Oltre alla similitudine esplicita fra la rondine e il padre, la critica ne ha individuato una implicita con il martirio di Cristo: il sacrificio di Ruggero Pascoli per la propria famiglia viene assimilato a quello di Gesù per l’umanità intera. Tale interpretazione si basa su alcuni elementi presenti nel testo: la rondine abbattuta rimane con le ali aperte come in croce (v. 9); gli spini del v. 6 sembrano rimandare alla corona di spine portata da Cristo nella Passione; inoltre le rondini, nella leggenda popolare, sono gli uccelli che consolarono Gesù in croce. Anche il perdono offerto ai carnefici (Perdono, v. 14) ricorda le parole di Cristo morente: «Padre, perdona loro perché non sanno quello che fanno».

Tuttavia, al di là di questi riferimenti più o meno espliciti alla tradizione cristiana, è assente in Pascoli qualsiasi tipo di consolazione religiosa: se la morte di Cristo è, nella visione del credente, fonte di salvezza per tutti gli uomini, l’uccisione del padre del poe­ta resta un fatto assurdo e privo di significato salvifico; è un sacrificio inutile poiché le tenebre non sono dissipate da alcuna luce divina e la morte crudele non apre ad alcuna forma di redenzione.

 >> pagina 507 

Verso le COMPETENZE

Comprendere

1 Riassumi brevemente il contenuto del componimento.


2 Da quale evento sono accomunati la rondine e l’uomo?

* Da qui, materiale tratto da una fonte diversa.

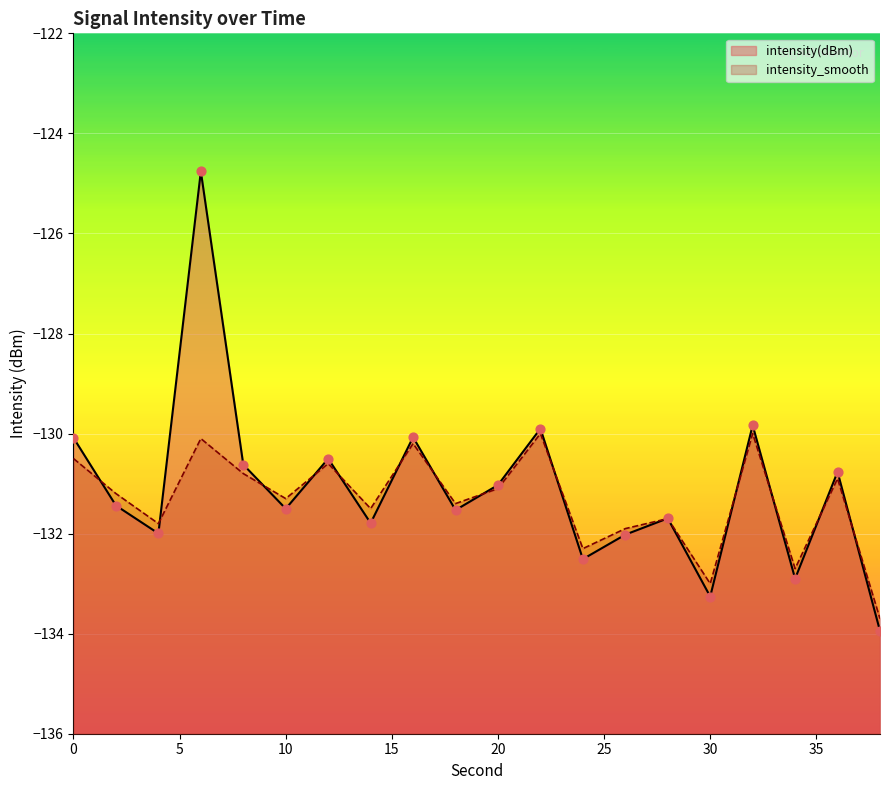

Is the value of intensity(dBm) at 24 greater than the value of intensity_smooth at 24?

No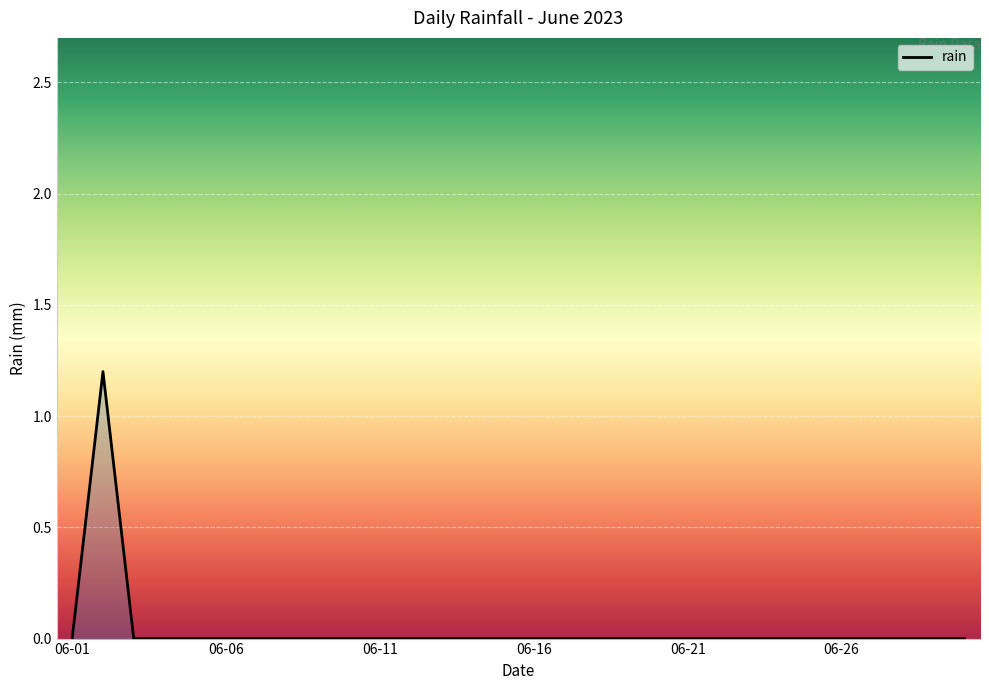

How many categories are shown in the chart?

30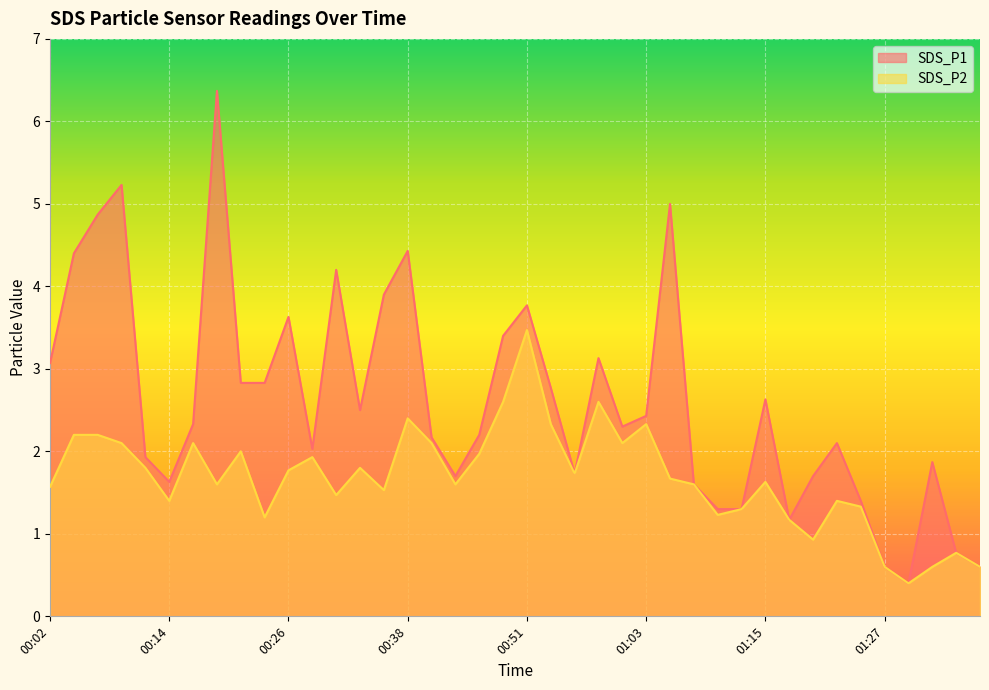

True or false: SDS_P2 and SDS_P1 cross at least once.

False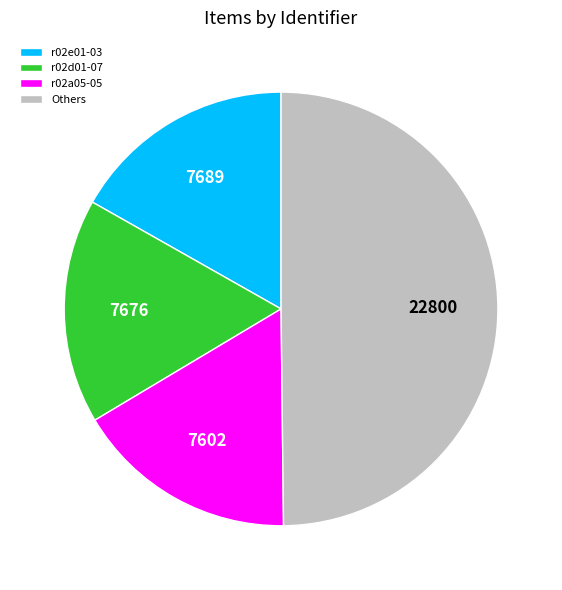

Is it true that Others is 38% of the pie?

False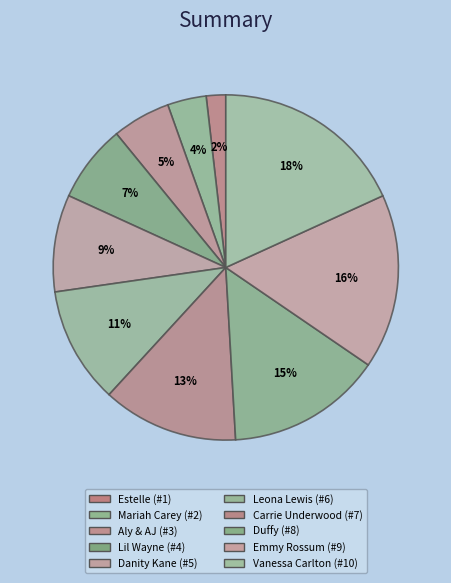

What is the smallest slice in the pie chart?

Estelle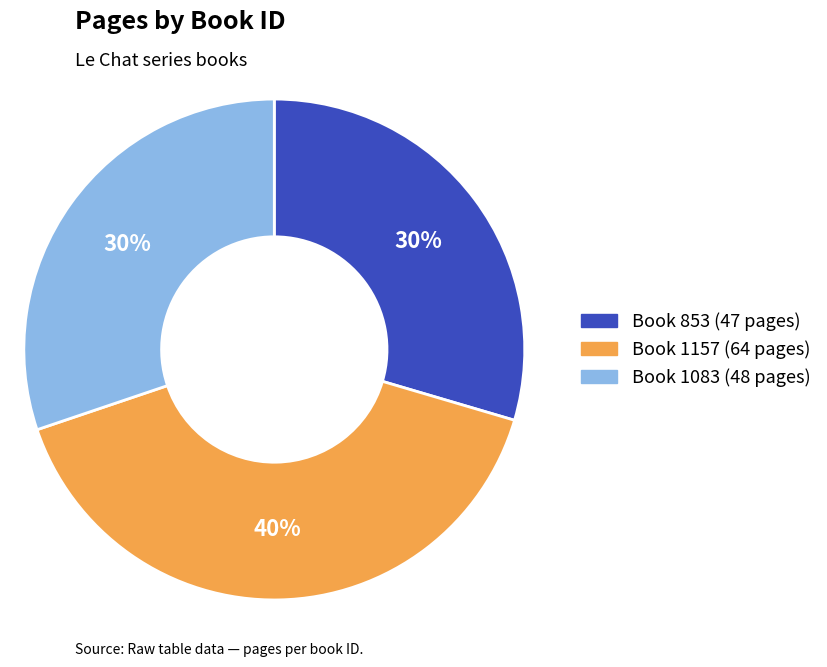

To the nearest percent, what is the average slice percentage?

33%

3 In che senso la conclusione della poesia ci illumina sulla visione pascoliana dell’esistenza umana?

Analizzare

4 Quale figura retorica possiamo individuare nel- l’espressione restò negli aperti occhi un grido (v. 15)? Spiegane il significato.


5 Individua almeno due anafore e spiegane l’effetto sul piano semantico.


6 Il lessico della lirica è per lo più semplice e immediato. Ciò tuttavia non esclude il ricorso occasionale a un registro più elevato (per esempio gli aggettivi immobile, attonito, al v. 19, sembrano essere riprese manzoniane dalla prima strofa del Cinque maggio). Individua vocaboli e costrutti che rimandano a questo registro più letterario.


7 Sottolinea nel testo tutti i vocaboli e le espressioni che appartengono al campo semantico del «nido».


8 Analizza la sintassi del componimento. Trovi una prevalenza di asindeti o di polisindeti? Con quale effetto espressivo?


9 Completa la tabella, trovando i rimandi che ricorrono tra la prima e l’ultima strofa.


 Prima strofa

Ultima strofa

concavo cielo

 Cielo


 dall’alto dei mondi /sereni

gran pianto

 


 atomo opaco

sfavilla

 

10 Completa la tabella con i rimandi relativi alle strofe centrali.


 Seconda e terza strofa

Quarta e quinta strofa

Ritornava

 tornava

tetto

 

l’uccisero

 

aveva un insetto

 


 dono

quel verme

 


 casa romita

Interpretare

11 Perché, a tuo parere, al v. 13 la casa dei Pascoli viene detta nido?


12 Quale immagine del «nido» pascoliano emerge complessivamente da questa lirica?

Dibattito in classe

13 In questo componimento Pascoli definisce la terra atomo opaco del Male (v. 24): ti sembra che questa visione pessimistica sia confermata anche dagli altri testi che hai letto? Discutine con i tuoi compagni.